» **What to produce**
Copy the entries below word for word, starting with the line that contains "DÈS 7, 8 ANS" and going on through the line that contains "諦めなければ実現するかも・・・。". Leave the pictures out of your copy.

============================================================

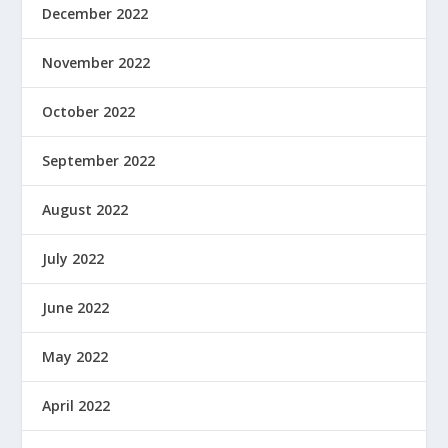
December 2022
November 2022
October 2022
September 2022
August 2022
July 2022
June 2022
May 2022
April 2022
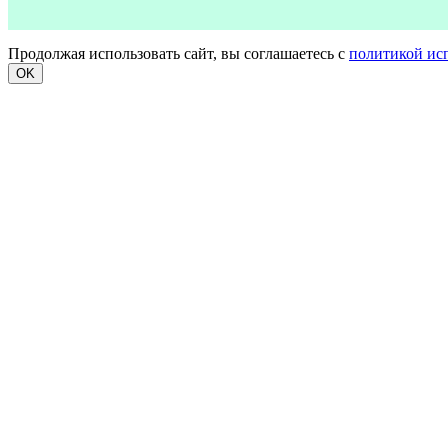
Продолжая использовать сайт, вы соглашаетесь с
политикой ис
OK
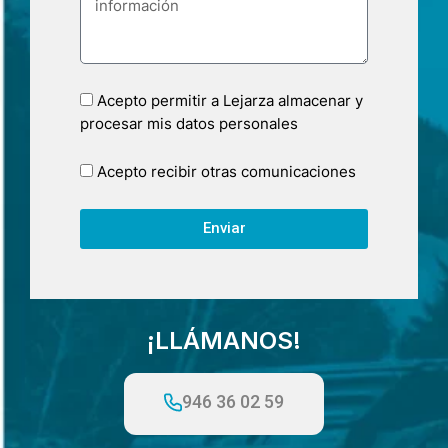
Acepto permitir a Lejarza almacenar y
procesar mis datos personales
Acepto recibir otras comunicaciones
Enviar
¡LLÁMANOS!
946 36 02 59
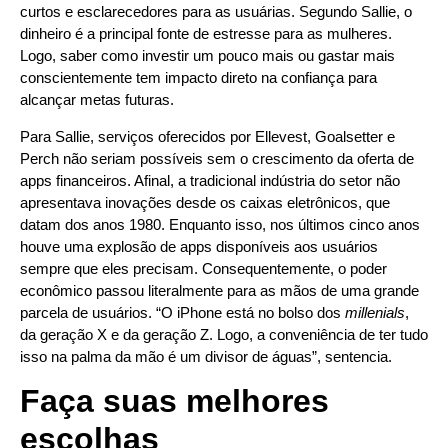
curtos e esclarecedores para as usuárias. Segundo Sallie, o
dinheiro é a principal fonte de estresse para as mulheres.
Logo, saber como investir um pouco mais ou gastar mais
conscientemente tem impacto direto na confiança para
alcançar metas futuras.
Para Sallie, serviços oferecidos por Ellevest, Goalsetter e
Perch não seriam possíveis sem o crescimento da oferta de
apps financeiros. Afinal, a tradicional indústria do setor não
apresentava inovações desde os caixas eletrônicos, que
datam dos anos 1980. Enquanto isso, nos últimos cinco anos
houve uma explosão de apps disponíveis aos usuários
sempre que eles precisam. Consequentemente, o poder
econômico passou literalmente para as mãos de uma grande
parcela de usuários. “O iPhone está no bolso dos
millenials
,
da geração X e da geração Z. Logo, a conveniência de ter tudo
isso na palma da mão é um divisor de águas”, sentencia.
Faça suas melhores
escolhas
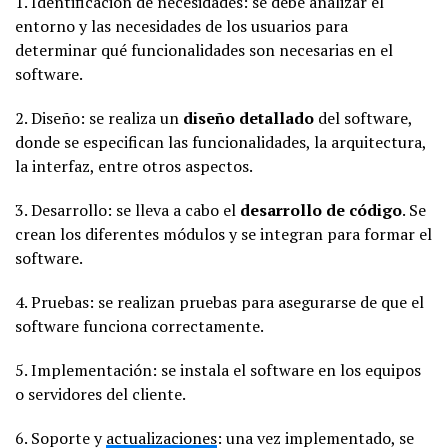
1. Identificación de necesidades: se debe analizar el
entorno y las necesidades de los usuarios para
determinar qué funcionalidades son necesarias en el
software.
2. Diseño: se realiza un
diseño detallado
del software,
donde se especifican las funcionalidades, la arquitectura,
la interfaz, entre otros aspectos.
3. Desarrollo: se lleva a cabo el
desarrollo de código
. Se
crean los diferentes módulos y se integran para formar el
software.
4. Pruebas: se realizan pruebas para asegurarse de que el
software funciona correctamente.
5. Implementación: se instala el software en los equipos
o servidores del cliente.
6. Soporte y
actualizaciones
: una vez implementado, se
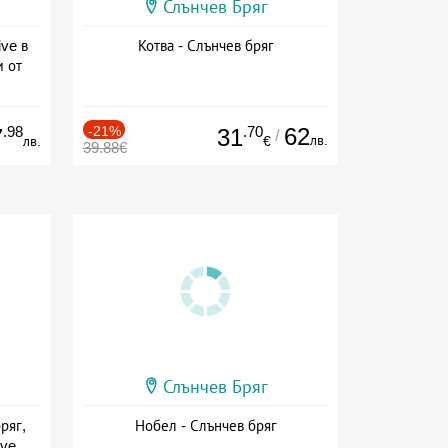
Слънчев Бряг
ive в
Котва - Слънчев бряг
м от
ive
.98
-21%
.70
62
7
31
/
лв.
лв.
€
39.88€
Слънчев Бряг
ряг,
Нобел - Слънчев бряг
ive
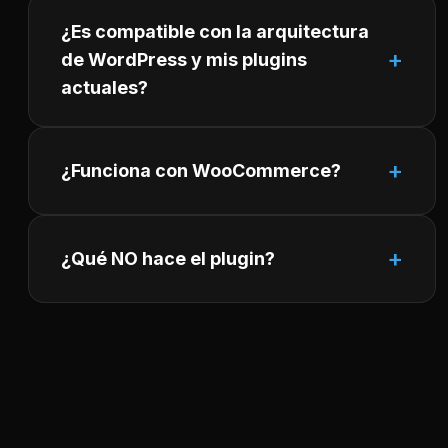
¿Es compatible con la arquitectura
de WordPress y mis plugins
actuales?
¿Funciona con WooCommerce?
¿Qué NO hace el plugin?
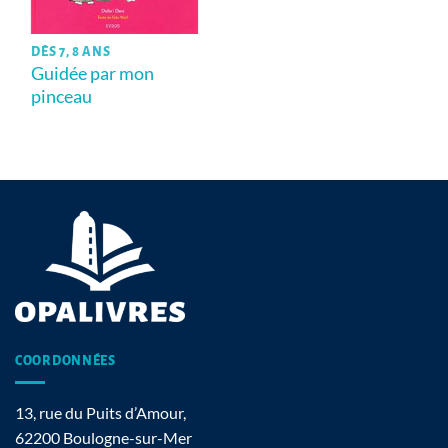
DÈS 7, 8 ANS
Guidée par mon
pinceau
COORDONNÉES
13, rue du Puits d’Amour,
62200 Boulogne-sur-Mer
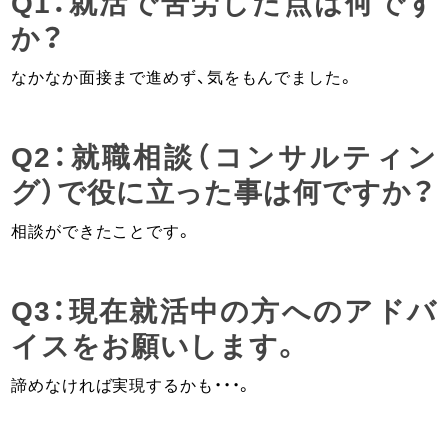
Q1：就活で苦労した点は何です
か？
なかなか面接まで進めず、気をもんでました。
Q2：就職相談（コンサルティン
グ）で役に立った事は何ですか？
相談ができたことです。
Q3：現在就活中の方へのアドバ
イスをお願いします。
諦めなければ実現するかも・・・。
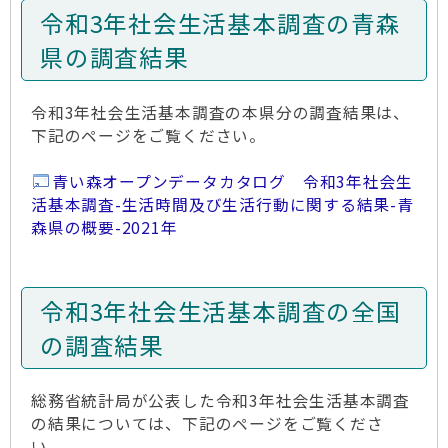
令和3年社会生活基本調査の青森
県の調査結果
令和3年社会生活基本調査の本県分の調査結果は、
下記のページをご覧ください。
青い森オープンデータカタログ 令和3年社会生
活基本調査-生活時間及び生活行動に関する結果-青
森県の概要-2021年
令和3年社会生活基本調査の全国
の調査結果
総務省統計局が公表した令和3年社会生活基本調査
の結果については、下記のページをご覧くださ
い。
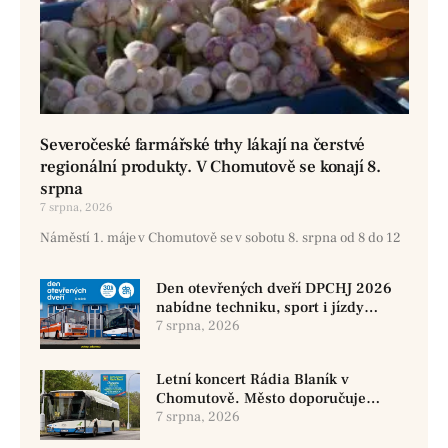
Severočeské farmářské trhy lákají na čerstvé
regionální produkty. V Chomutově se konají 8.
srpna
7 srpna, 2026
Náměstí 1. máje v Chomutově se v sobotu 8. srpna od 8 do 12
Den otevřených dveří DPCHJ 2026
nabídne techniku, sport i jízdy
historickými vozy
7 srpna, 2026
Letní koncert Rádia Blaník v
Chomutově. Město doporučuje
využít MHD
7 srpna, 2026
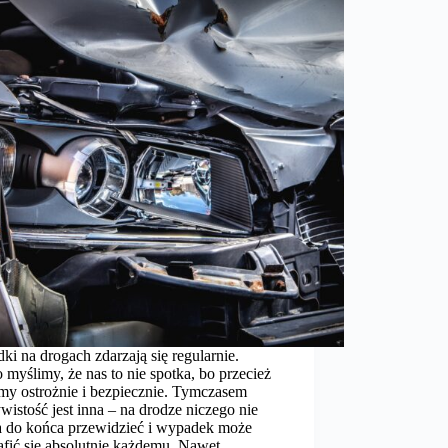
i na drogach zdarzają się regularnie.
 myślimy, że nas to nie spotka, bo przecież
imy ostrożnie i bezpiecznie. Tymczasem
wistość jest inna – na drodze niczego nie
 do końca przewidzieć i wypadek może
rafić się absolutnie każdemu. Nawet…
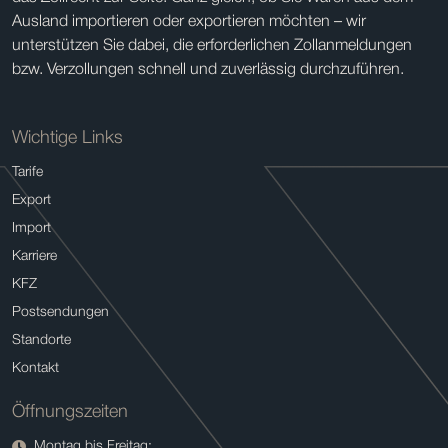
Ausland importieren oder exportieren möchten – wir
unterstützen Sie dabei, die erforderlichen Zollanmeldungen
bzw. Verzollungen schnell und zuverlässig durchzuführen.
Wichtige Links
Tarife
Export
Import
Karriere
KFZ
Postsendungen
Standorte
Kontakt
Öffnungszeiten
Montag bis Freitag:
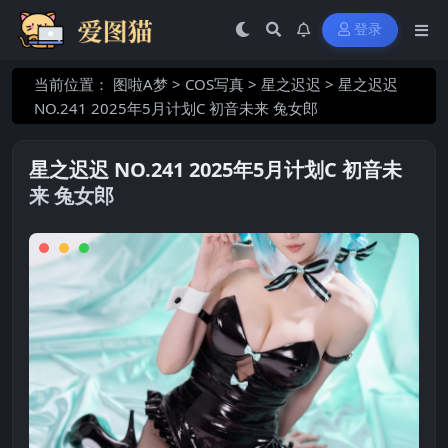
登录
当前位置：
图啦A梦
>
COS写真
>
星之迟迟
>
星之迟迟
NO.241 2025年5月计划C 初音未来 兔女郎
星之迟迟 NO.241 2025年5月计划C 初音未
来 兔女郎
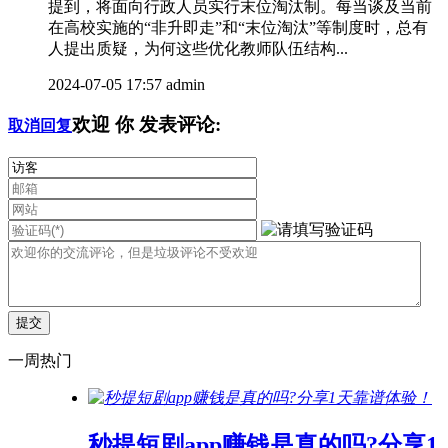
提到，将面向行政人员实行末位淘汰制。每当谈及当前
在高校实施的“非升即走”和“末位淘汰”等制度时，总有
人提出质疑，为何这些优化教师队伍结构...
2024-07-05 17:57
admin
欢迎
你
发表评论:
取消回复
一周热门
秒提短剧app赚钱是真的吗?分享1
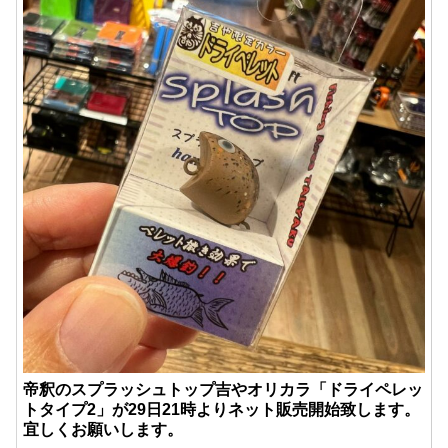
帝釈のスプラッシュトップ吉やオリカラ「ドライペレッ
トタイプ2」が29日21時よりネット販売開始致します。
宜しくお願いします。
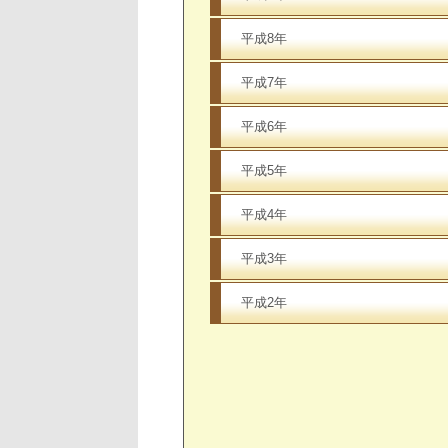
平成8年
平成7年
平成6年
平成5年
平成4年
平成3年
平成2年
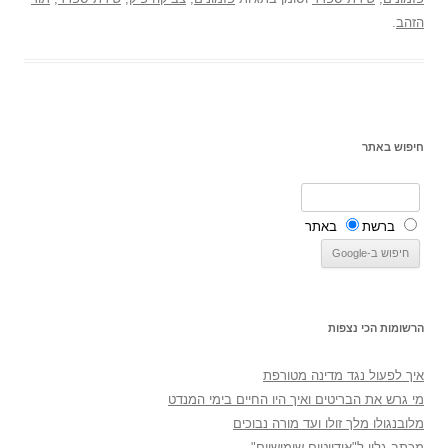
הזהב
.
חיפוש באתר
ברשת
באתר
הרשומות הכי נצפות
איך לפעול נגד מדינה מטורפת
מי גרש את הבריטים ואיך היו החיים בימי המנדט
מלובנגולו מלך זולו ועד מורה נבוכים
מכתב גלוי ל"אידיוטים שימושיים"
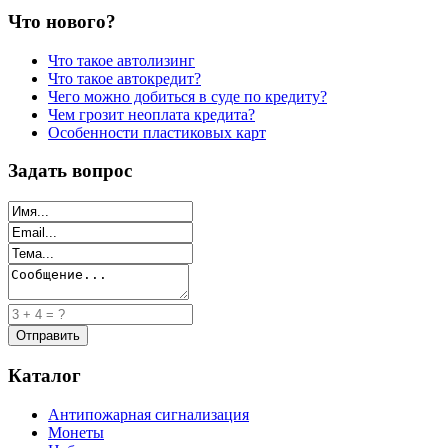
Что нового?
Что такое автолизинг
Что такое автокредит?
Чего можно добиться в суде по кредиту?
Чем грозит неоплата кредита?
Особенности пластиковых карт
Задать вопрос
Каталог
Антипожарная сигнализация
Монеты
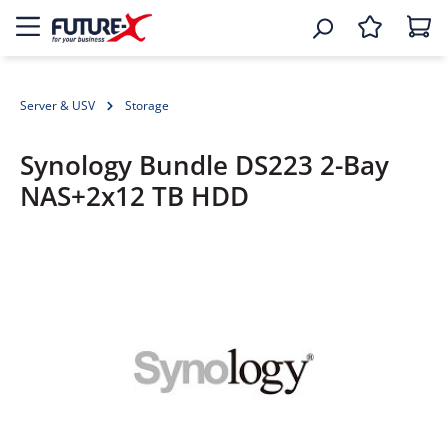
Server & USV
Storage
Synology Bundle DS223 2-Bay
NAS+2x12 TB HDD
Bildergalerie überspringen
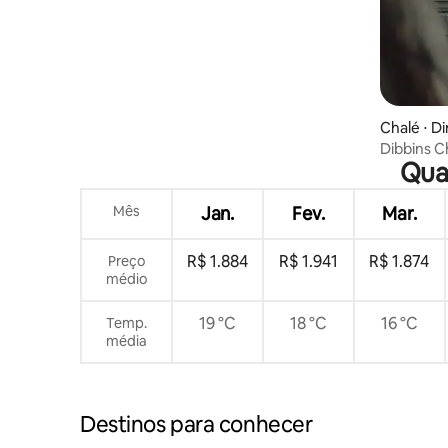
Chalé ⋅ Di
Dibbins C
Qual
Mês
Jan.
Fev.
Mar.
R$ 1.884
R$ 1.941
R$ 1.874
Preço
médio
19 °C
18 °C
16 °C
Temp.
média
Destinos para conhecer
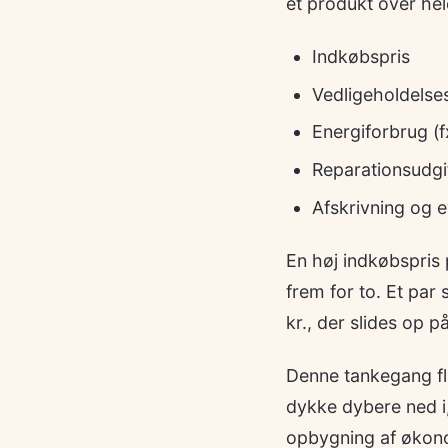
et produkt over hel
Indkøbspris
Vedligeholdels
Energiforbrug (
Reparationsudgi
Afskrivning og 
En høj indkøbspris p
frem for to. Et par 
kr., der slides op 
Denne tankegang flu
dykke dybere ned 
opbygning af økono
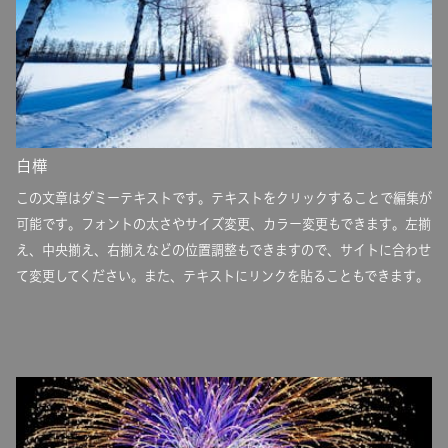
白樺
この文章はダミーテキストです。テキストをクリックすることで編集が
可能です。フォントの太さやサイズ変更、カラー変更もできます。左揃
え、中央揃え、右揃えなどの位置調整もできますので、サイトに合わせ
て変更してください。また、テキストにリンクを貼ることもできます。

============================================================

» **Your solution**
DÈS 7, 8 ANS
Guidée par mon
pinceau
COORDONNÉES
13, rue du Puits d’Amour,
62200 Boulogne-sur-Mer
Q1：就活で苦労した点は何です
か？
なかなか面接まで進めず、気をもんでました。
Q2：就職相談（コンサルティン
グ）で役に立った事は何ですか？
相談ができたことです。
Q3：現在就活中の方へのアドバ
イスをお願いします。
諦めなければ実現するかも・・・。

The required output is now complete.